Problem statement: Restate each record word for word, from the first to the last.
=== Material shown ===
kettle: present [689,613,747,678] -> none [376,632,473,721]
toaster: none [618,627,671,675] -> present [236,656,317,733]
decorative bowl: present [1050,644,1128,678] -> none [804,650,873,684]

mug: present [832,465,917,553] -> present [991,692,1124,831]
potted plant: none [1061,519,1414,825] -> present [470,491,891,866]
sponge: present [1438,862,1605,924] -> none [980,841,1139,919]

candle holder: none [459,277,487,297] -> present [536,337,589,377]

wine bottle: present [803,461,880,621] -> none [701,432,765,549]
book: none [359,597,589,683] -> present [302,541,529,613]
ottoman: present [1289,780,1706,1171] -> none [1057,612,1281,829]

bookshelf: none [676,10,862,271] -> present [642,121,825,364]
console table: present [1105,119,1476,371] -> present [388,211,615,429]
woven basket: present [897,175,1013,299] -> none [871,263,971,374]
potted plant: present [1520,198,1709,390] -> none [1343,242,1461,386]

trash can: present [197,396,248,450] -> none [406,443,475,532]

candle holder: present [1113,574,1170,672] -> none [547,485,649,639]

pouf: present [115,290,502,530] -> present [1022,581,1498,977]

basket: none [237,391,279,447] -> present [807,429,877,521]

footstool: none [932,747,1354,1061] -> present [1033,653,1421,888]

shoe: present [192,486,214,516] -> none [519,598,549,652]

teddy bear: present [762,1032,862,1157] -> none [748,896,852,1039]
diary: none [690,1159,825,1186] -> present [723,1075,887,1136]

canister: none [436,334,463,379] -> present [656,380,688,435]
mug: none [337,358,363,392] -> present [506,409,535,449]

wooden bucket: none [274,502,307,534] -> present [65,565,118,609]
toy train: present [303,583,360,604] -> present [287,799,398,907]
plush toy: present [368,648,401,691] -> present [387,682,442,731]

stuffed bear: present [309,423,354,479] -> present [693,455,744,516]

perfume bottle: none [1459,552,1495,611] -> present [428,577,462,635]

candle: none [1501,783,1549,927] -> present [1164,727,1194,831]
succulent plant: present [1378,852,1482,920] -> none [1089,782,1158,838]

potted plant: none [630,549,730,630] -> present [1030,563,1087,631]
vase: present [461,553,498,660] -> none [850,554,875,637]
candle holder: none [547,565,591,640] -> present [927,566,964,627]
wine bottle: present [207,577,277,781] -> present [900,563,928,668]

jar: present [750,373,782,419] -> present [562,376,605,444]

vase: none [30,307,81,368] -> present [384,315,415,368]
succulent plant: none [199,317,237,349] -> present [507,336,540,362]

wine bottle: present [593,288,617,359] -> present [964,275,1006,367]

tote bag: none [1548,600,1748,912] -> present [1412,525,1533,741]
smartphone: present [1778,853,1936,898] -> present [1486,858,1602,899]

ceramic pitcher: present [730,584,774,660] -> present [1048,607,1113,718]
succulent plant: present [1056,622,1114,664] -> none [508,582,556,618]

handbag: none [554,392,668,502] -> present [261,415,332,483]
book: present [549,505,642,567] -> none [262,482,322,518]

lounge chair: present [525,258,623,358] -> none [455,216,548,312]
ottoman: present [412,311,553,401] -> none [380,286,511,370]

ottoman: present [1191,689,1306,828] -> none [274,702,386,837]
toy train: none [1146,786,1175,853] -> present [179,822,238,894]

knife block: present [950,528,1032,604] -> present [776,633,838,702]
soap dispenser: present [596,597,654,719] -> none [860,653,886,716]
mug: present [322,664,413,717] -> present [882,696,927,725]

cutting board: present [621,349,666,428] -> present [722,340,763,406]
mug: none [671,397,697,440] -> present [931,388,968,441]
===
The completed task:
kettle: present [689,613,747,678] -> none [376,632,473,721]
toaster: none [618,627,671,675] -> present [236,656,317,733]
decorative bowl: present [1050,644,1128,678] -> none [804,650,873,684]

mug: present [832,465,917,553] -> present [991,692,1124,831]
potted plant: none [1061,519,1414,825] -> present [470,491,891,866]
sponge: present [1438,862,1605,924] -> none [980,841,1139,919]

candle holder: none [459,277,487,297] -> present [536,337,589,377]

wine bottle: present [803,461,880,621] -> none [701,432,765,549]
book: none [359,597,589,683] -> present [302,541,529,613]
ottoman: present [1289,780,1706,1171] -> none [1057,612,1281,829]

bookshelf: none [676,10,862,271] -> present [642,121,825,364]
console table: present [1105,119,1476,371] -> present [388,211,615,429]
woven basket: present [897,175,1013,299] -> none [871,263,971,374]
potted plant: present [1520,198,1709,390] -> none [1343,242,1461,386]

trash can: present [197,396,248,450] -> none [406,443,475,532]

candle holder: present [1113,574,1170,672] -> none [547,485,649,639]

pouf: present [115,290,502,530] -> present [1022,581,1498,977]

basket: none [237,391,279,447] -> present [807,429,877,521]

footstool: none [932,747,1354,1061] -> present [1033,653,1421,888]

shoe: present [192,486,214,516] -> none [519,598,549,652]

teddy bear: present [762,1032,862,1157] -> none [748,896,852,1039]
diary: none [690,1159,825,1186] -> present [723,1075,887,1136]

canister: none [436,334,463,379] -> present [656,380,688,435]
mug: none [337,358,363,392] -> present [506,409,535,449]

wooden bucket: none [274,502,307,534] -> present [65,565,118,609]
toy train: present [303,583,360,604] -> present [287,799,398,907]
plush toy: present [368,648,401,691] -> present [387,682,442,731]

stuffed bear: present [309,423,354,479] -> present [693,455,744,516]

perfume bottle: none [1459,552,1495,611] -> present [428,577,462,635]

candle: none [1501,783,1549,927] -> present [1164,727,1194,831]
succulent plant: present [1378,852,1482,920] -> none [1089,782,1158,838]

potted plant: none [630,549,730,630] -> present [1030,563,1087,631]
vase: present [461,553,498,660] -> none [850,554,875,637]
candle holder: none [547,565,591,640] -> present [927,566,964,627]
wine bottle: present [207,577,277,781] -> present [900,563,928,668]

jar: present [750,373,782,419] -> present [562,376,605,444]

vase: none [30,307,81,368] -> present [384,315,415,368]
succulent plant: none [199,317,237,349] -> present [507,336,540,362]

wine bottle: present [593,288,617,359] -> present [964,275,1006,367]

tote bag: none [1548,600,1748,912] -> present [1412,525,1533,741]
smartphone: present [1778,853,1936,898] -> present [1486,858,1602,899]

ceramic pitcher: present [730,584,774,660] -> present [1048,607,1113,718]
succulent plant: present [1056,622,1114,664] -> none [508,582,556,618]

handbag: none [554,392,668,502] -> present [261,415,332,483]
book: present [549,505,642,567] -> none [262,482,322,518]

lounge chair: present [525,258,623,358] -> none [455,216,548,312]
ottoman: present [412,311,553,401] -> none [380,286,511,370]

ottoman: present [1191,689,1306,828] -> none [274,702,386,837]
toy train: none [1146,786,1175,853] -> present [179,822,238,894]

knife block: present [950,528,1032,604] -> present [776,633,838,702]
soap dispenser: present [596,597,654,719] -> none [860,653,886,716]
mug: present [322,664,413,717] -> present [882,696,927,725]

cutting board: present [621,349,666,428] -> present [722,340,763,406]
mug: none [671,397,697,440] -> present [931,388,968,441]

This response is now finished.